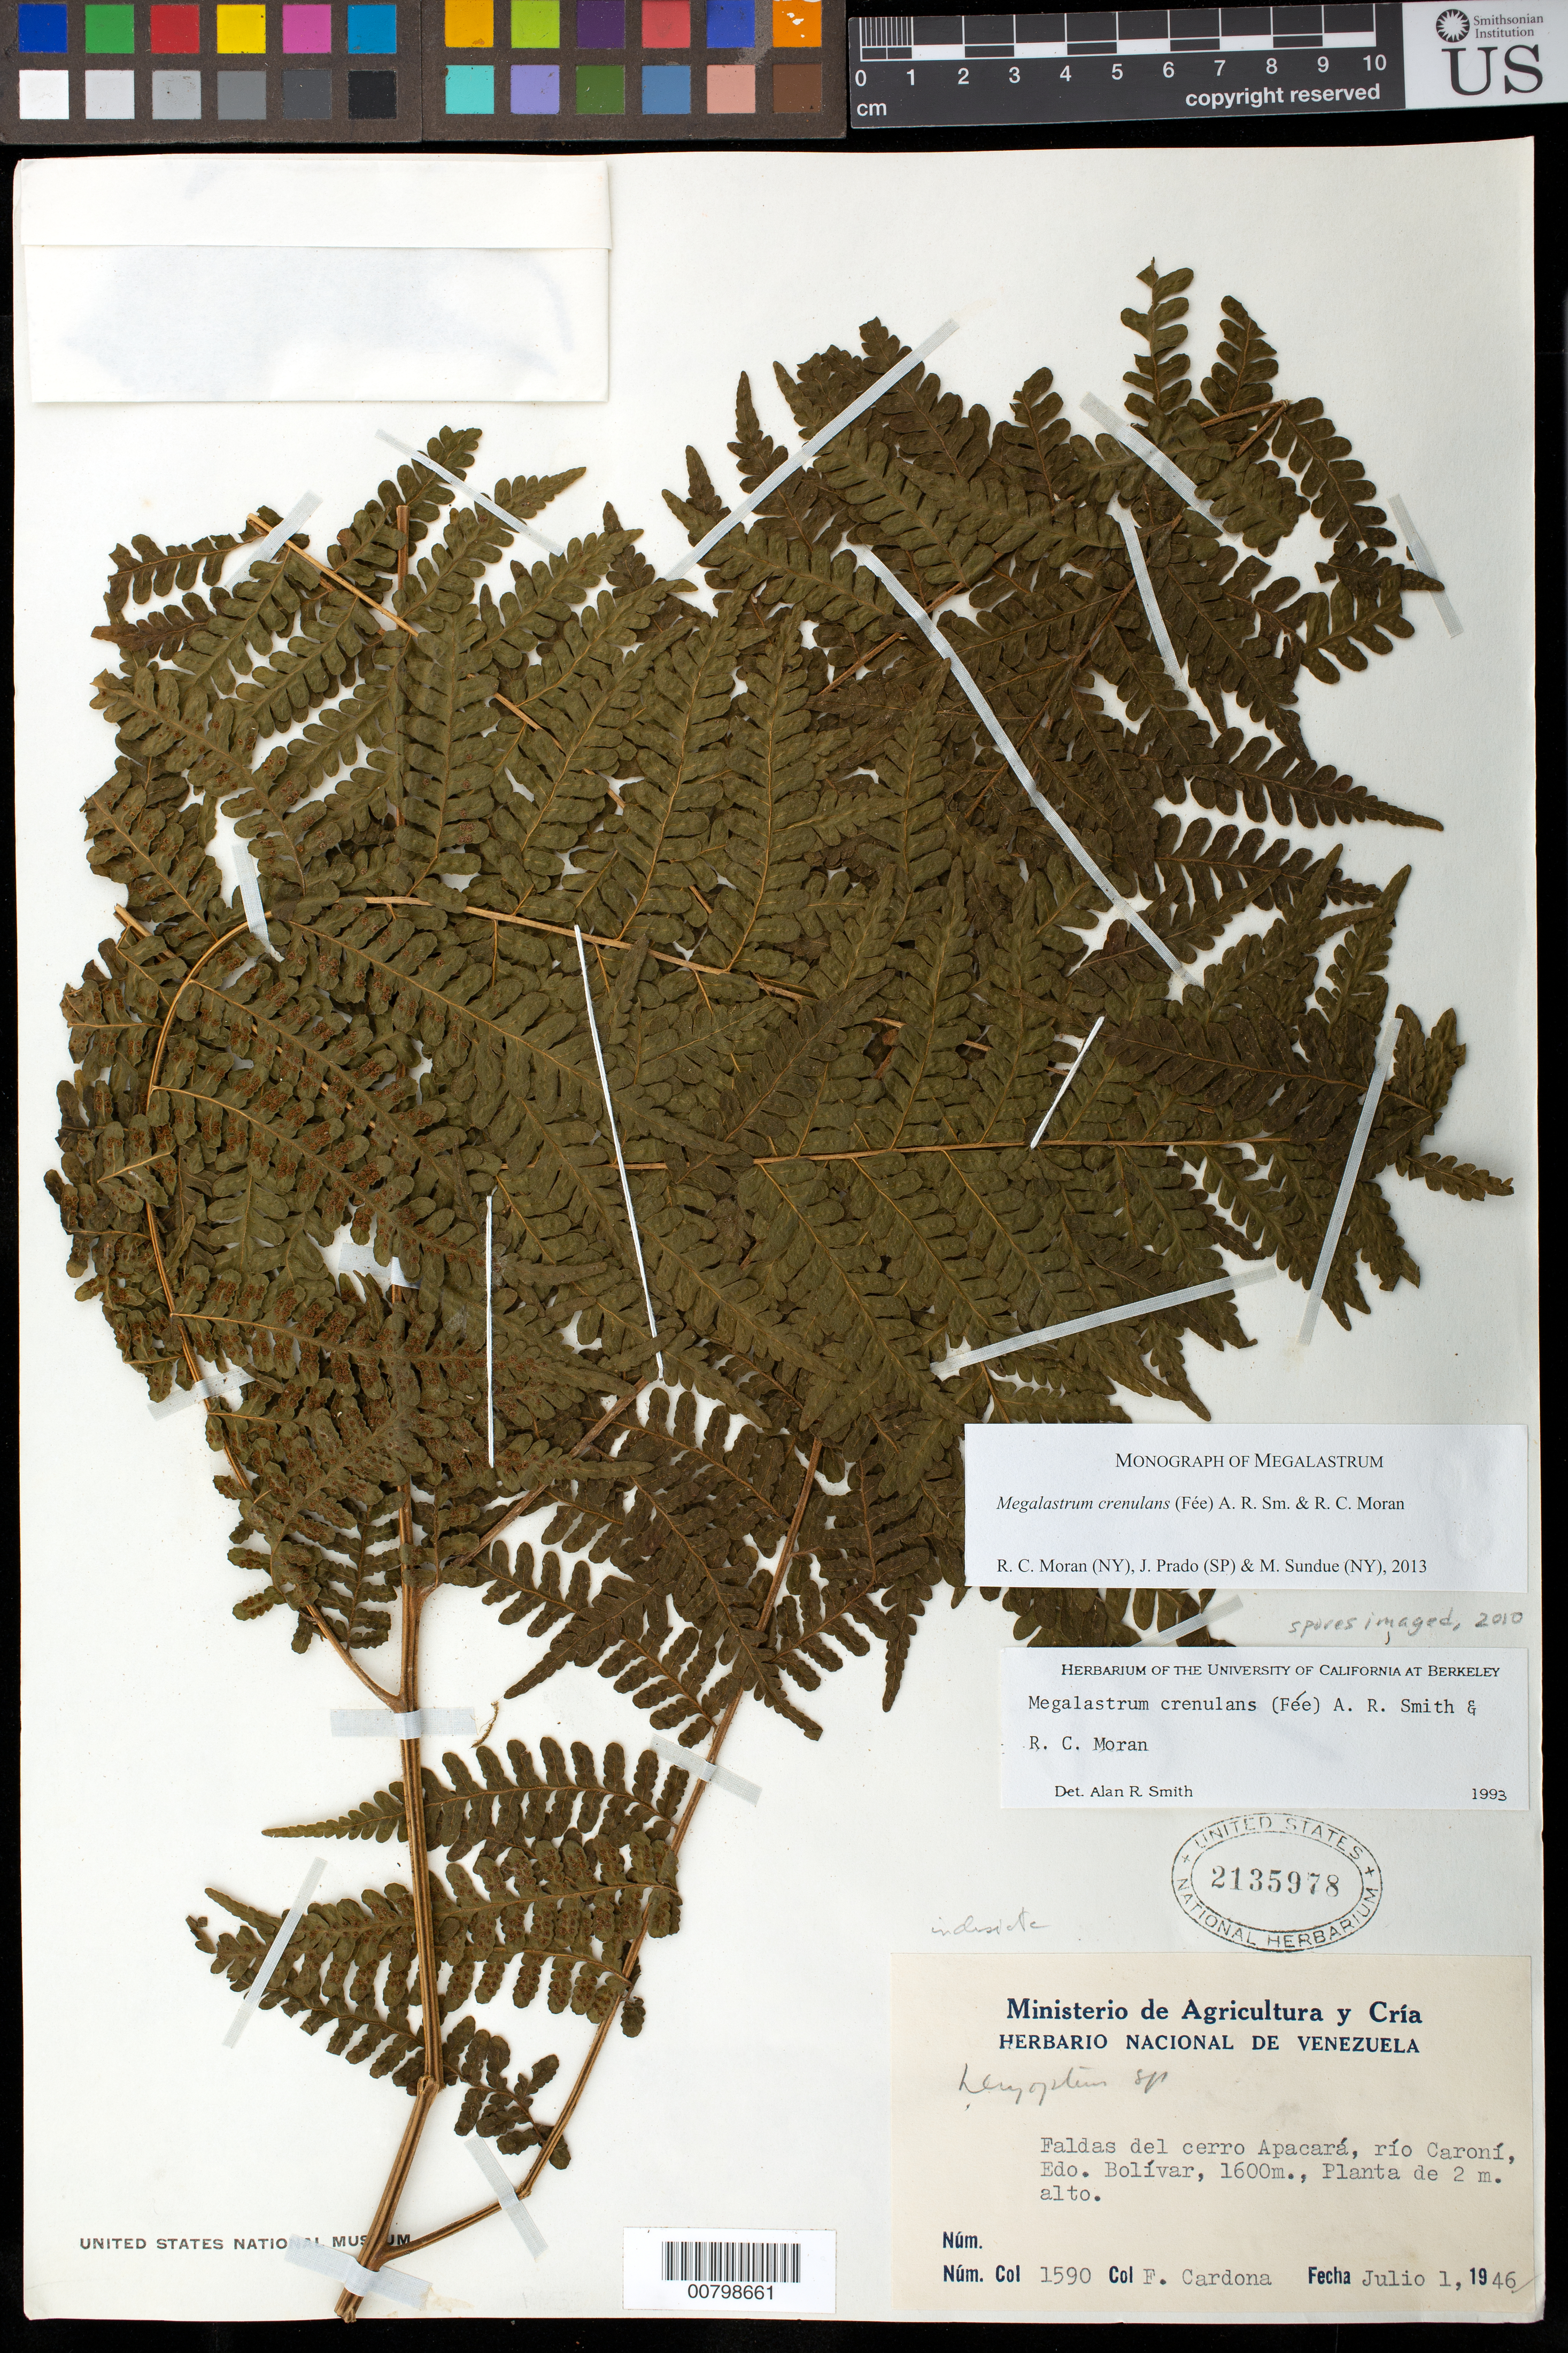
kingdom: Plantae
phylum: Tracheophyta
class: Polypodiopsida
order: Polypodiales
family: Dryopteridaceae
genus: Megalastrum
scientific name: Megalastrum crenulans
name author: (Fée) A.R. Sm. & R.C. Moran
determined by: Smith, Alan R., (UC)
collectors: F. Cardona Puig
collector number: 1590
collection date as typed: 1-Jul-46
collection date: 1946-07-01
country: Venezuela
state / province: Bolívar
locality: Río Caroní, Cerro Apacará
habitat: Faldas del cerro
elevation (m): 1600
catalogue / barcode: US 2135978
• • • • •
JOB:
Convert the data above into a two-column CSV headed field and value, with one row per labeled line and each entry in its own quoted field, any line breaks replaced by spaces. Leave out the picture.

ANSWER TO THE EXERCISE:
field,value
"kingdom:","Plantae"
"phylum:","Tracheophyta"
"class:","Polypodiopsida"
"order:","Polypodiales"
"family:","Dryopteridaceae"
"genus:","Megalastrum"
"scientific name:","Megalastrum crenulans"
"name author:","(Fée) A.R. Sm. & R.C. Moran"
"determined by:","Smith, Alan R., (UC)"
"collectors:","F. Cardona Puig"
"collector number:","1590"
"collection date as typed:","1-Jul-46"
"collection date:","1946-07-01"
"country:","Venezuela"
"state / province:","Bolívar"
"locality:","Río Caroní, Cerro Apacará"
"habitat:","Faldas del cerro"
"elevation (m):","1600"
"catalogue / barcode:","US 2135978"